(Supplied information Opens)
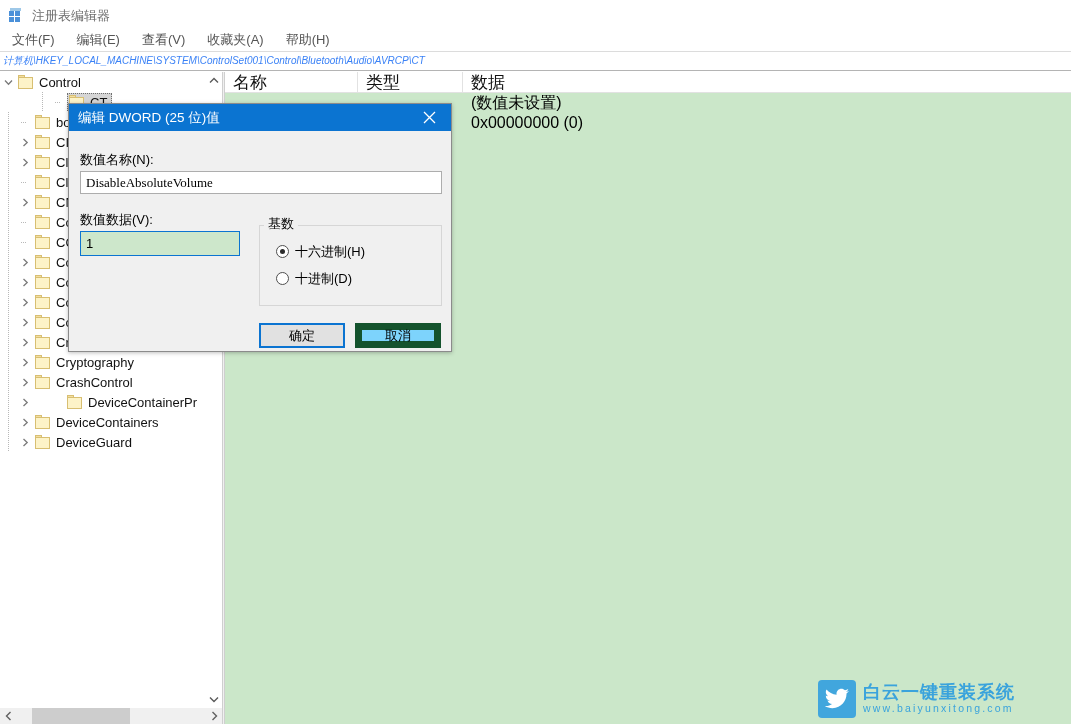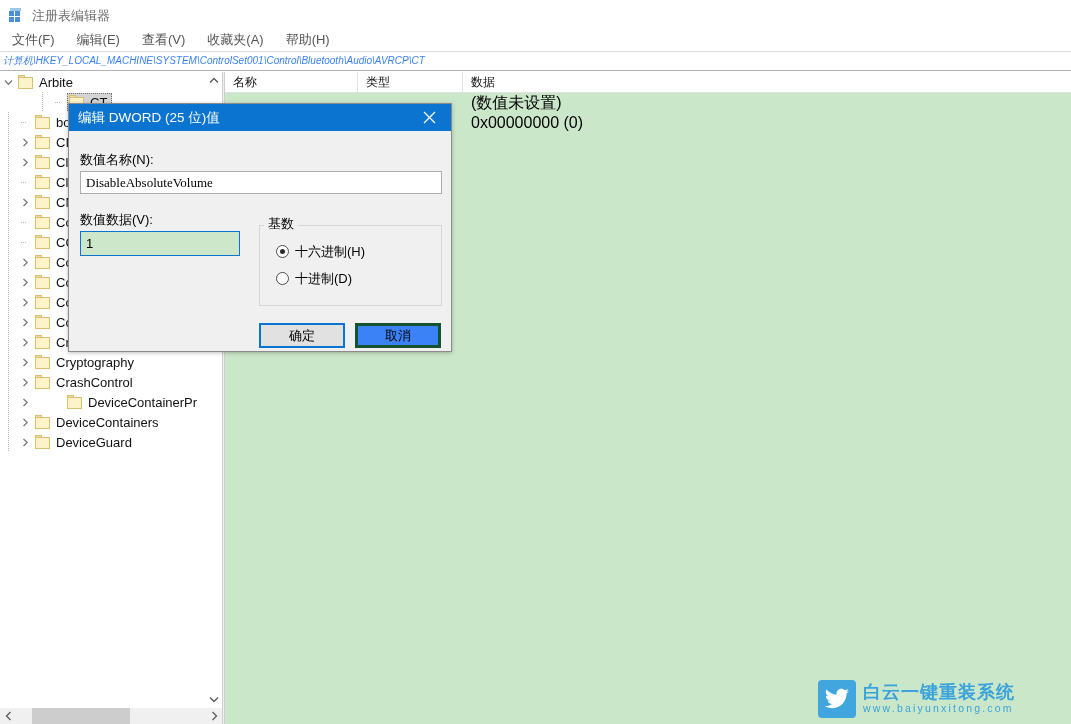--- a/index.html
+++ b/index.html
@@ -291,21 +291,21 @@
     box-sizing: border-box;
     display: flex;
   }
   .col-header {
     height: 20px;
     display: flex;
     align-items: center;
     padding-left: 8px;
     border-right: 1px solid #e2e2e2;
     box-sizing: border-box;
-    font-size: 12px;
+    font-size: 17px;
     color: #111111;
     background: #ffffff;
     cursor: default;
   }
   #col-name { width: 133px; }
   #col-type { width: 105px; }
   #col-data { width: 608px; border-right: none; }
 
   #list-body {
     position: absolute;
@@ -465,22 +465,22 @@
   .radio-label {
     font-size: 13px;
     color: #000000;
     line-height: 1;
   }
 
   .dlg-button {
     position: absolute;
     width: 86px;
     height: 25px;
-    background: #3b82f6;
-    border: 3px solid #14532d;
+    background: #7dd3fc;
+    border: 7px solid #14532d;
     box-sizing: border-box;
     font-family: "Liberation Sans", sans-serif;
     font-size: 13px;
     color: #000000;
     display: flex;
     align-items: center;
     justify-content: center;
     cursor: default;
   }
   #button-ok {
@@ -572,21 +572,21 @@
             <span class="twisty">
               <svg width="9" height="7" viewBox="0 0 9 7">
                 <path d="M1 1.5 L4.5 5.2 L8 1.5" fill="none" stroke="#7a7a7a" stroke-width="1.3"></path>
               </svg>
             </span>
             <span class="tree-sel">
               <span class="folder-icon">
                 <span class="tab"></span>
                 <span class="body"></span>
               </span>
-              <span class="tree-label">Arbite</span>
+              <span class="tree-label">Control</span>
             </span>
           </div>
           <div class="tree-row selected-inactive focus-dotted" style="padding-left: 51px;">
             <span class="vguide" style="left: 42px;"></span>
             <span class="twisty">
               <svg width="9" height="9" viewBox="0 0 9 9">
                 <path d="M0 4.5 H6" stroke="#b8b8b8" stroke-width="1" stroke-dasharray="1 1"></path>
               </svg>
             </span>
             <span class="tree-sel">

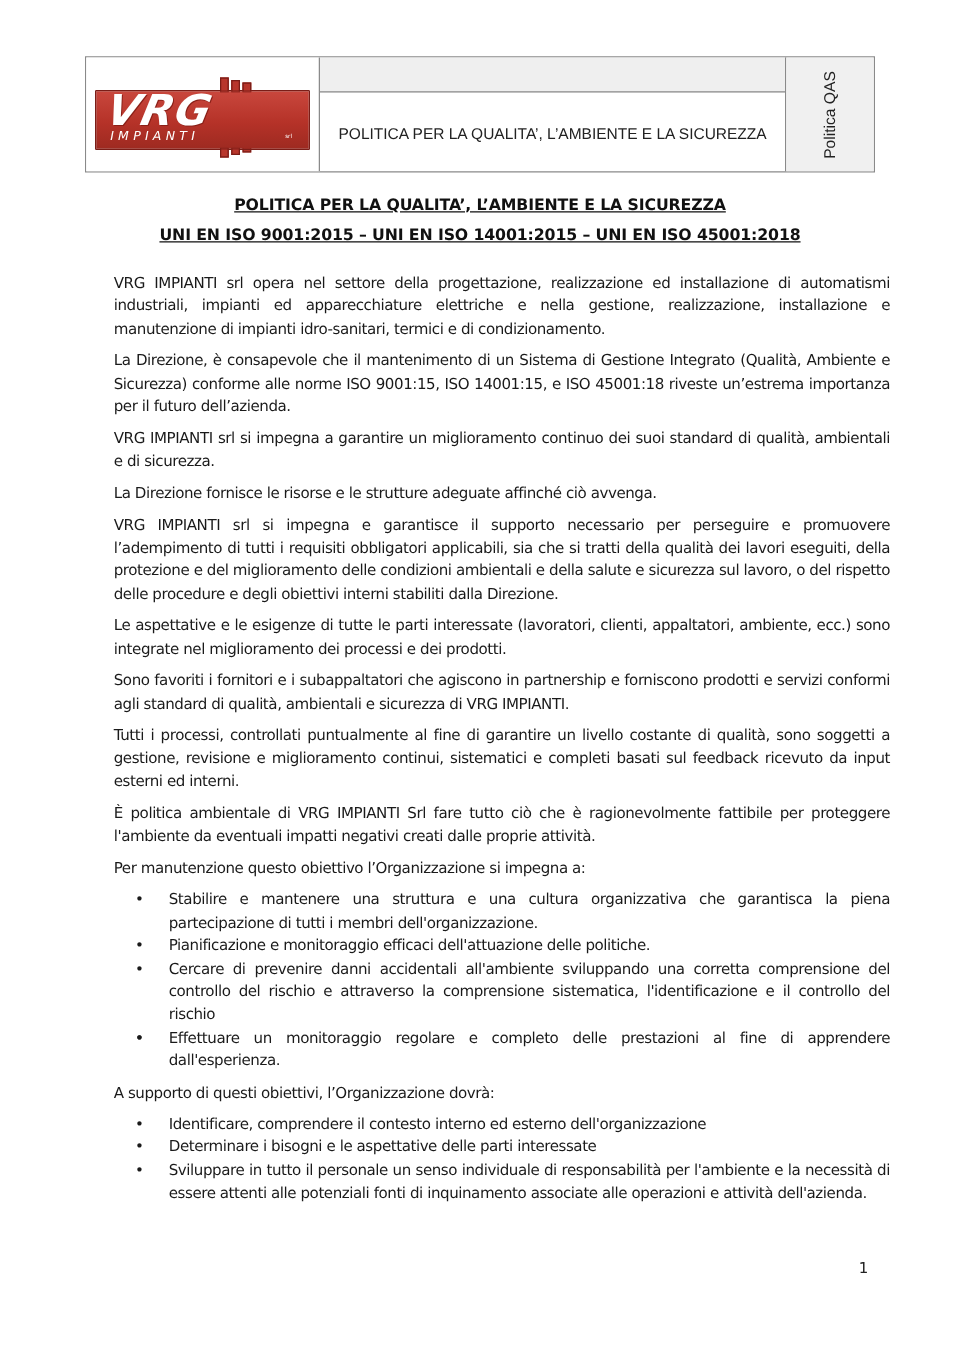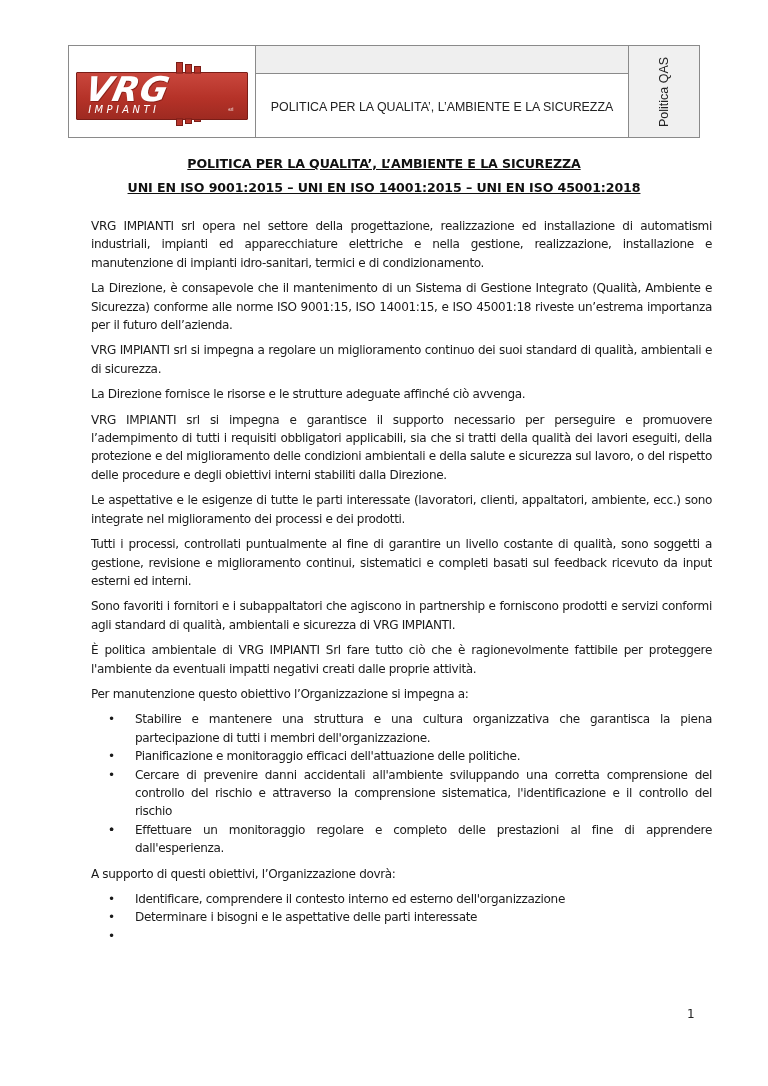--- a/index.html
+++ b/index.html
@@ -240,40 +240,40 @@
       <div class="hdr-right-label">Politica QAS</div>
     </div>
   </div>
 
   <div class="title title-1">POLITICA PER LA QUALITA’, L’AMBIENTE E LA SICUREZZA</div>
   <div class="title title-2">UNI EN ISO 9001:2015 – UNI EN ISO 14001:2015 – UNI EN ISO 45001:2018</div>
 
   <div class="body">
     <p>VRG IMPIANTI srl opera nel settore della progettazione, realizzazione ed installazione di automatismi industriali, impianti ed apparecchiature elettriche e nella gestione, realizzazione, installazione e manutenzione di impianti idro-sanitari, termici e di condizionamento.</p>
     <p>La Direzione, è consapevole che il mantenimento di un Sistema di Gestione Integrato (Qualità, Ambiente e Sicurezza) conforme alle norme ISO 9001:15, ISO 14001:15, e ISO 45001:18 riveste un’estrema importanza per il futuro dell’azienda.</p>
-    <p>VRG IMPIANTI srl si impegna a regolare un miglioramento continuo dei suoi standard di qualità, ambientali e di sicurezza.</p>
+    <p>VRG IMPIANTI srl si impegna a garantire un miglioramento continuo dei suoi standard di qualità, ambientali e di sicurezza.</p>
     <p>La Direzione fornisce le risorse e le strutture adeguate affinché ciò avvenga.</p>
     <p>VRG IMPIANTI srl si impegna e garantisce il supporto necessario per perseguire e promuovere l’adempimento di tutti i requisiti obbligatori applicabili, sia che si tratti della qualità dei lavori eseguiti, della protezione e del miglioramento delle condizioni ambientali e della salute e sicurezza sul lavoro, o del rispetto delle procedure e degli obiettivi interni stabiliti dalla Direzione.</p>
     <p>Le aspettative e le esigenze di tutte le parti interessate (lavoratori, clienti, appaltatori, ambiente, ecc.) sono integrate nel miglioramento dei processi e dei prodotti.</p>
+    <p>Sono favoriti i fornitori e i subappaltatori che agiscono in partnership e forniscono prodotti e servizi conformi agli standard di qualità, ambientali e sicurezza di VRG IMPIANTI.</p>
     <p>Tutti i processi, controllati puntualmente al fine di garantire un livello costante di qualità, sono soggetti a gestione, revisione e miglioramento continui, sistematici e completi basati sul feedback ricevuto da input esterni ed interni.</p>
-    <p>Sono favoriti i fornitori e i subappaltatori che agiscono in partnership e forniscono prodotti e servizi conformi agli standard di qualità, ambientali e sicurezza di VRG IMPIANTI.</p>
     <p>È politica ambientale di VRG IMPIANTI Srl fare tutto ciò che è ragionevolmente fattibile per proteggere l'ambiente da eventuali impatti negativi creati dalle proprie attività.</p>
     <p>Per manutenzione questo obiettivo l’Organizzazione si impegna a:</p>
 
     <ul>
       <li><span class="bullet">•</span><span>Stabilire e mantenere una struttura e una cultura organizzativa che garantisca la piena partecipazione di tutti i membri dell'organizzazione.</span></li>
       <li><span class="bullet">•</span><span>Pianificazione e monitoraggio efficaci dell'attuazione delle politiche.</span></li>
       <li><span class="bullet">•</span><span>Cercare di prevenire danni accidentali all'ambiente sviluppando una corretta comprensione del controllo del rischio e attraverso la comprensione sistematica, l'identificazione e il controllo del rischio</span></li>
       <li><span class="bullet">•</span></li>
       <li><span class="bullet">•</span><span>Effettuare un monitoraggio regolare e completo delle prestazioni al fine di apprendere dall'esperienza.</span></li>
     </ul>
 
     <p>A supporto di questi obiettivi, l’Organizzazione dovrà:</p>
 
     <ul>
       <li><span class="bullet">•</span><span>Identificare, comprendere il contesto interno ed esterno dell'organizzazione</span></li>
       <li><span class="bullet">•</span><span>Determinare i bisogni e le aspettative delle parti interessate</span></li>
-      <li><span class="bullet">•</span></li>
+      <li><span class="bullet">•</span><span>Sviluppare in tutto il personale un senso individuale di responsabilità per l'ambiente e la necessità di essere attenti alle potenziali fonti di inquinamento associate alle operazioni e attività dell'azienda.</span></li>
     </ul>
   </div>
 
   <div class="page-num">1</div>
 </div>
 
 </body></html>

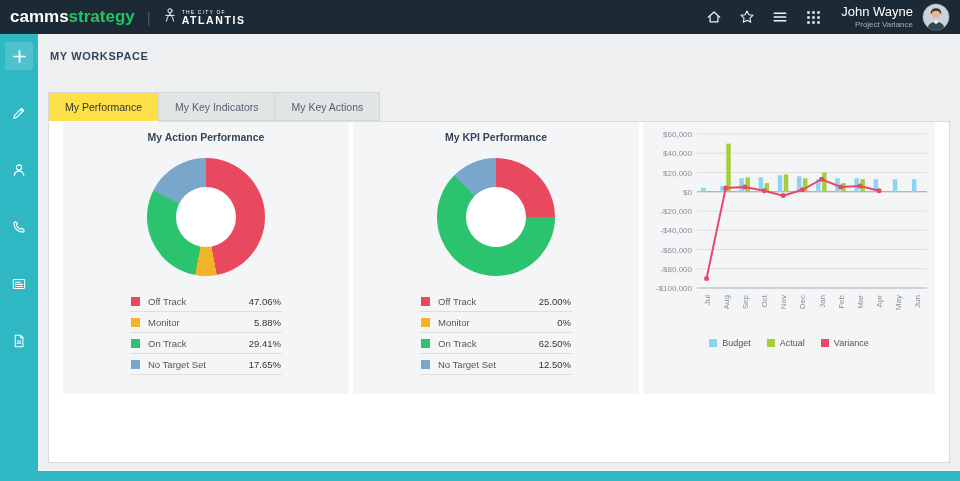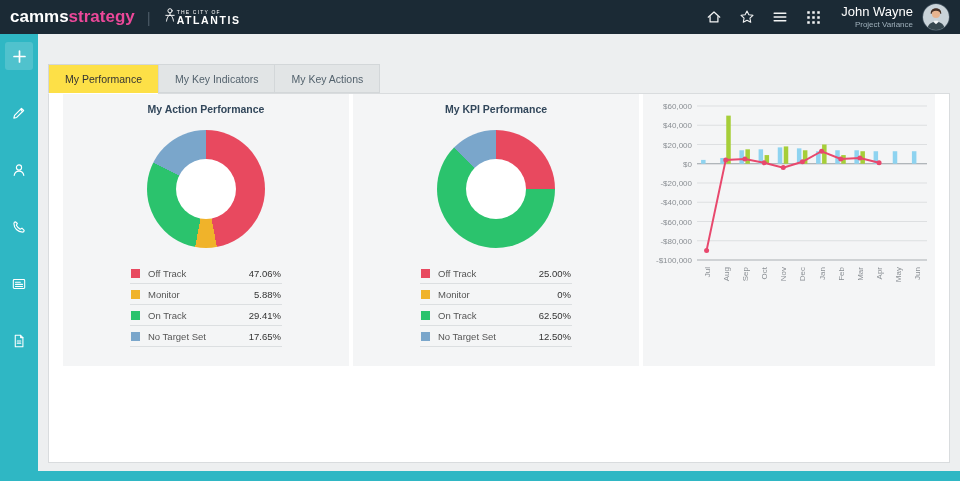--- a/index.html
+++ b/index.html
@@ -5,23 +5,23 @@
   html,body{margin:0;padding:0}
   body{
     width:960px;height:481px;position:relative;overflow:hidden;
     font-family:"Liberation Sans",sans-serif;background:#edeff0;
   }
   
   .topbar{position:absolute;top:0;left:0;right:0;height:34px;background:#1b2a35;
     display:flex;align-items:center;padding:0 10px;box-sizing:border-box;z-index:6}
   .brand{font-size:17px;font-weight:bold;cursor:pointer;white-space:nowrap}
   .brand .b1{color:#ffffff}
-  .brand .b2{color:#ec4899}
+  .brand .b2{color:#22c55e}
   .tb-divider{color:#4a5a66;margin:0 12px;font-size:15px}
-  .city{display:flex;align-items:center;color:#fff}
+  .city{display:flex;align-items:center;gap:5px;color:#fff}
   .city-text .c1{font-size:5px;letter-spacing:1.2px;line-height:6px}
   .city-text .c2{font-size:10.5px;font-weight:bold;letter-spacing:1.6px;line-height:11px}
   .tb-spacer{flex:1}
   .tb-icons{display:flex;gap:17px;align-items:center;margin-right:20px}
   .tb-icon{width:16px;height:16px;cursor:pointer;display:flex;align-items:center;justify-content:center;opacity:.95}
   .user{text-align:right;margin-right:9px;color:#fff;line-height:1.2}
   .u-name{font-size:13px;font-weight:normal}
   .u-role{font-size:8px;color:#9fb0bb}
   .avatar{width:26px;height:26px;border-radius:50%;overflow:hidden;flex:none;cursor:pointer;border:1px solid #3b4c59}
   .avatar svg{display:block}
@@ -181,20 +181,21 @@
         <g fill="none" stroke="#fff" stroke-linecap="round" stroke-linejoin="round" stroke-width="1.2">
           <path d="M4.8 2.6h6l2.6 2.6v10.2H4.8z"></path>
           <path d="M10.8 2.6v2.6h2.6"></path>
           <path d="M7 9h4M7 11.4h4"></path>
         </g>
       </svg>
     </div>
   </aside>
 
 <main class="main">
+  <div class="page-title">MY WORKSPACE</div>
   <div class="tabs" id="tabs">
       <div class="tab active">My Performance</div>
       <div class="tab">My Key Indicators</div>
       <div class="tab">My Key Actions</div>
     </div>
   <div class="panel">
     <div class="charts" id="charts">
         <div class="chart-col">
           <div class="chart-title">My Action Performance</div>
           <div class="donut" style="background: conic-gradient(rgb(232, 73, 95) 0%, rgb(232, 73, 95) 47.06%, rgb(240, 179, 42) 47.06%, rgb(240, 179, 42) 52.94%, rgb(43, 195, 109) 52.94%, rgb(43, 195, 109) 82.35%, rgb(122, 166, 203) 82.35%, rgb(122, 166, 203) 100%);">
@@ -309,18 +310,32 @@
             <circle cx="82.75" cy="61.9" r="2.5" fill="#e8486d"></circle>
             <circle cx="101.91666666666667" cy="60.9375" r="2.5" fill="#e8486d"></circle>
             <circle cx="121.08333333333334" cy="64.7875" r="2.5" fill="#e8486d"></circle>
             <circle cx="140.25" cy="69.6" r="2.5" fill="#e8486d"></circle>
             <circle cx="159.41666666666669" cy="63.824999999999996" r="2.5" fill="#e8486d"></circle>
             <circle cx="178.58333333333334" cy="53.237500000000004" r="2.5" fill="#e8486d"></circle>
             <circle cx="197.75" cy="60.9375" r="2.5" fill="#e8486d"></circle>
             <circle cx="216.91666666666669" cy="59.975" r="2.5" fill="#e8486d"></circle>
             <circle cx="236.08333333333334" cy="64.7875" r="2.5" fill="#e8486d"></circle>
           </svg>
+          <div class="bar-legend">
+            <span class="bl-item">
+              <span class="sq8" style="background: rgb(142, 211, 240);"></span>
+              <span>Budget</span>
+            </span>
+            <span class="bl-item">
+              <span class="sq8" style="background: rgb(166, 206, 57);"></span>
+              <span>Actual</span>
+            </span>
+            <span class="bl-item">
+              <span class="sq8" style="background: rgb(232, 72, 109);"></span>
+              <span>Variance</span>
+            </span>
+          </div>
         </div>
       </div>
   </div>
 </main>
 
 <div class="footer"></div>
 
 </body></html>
(Supplied information Closes)
Filter the records above and return every line that holds the word "aspettative".

*Exercise answer*
     <p>Le aspettative e le esigenze di tutte le parti interessate (lavoratori, clienti, appaltatori, ambiente, ecc.) sono integrate nel miglioramento dei processi e dei prodotti.</p>
       <li><span class="bullet">•</span><span>Determinare i bisogni e le aspettative delle parti interessate</span></li>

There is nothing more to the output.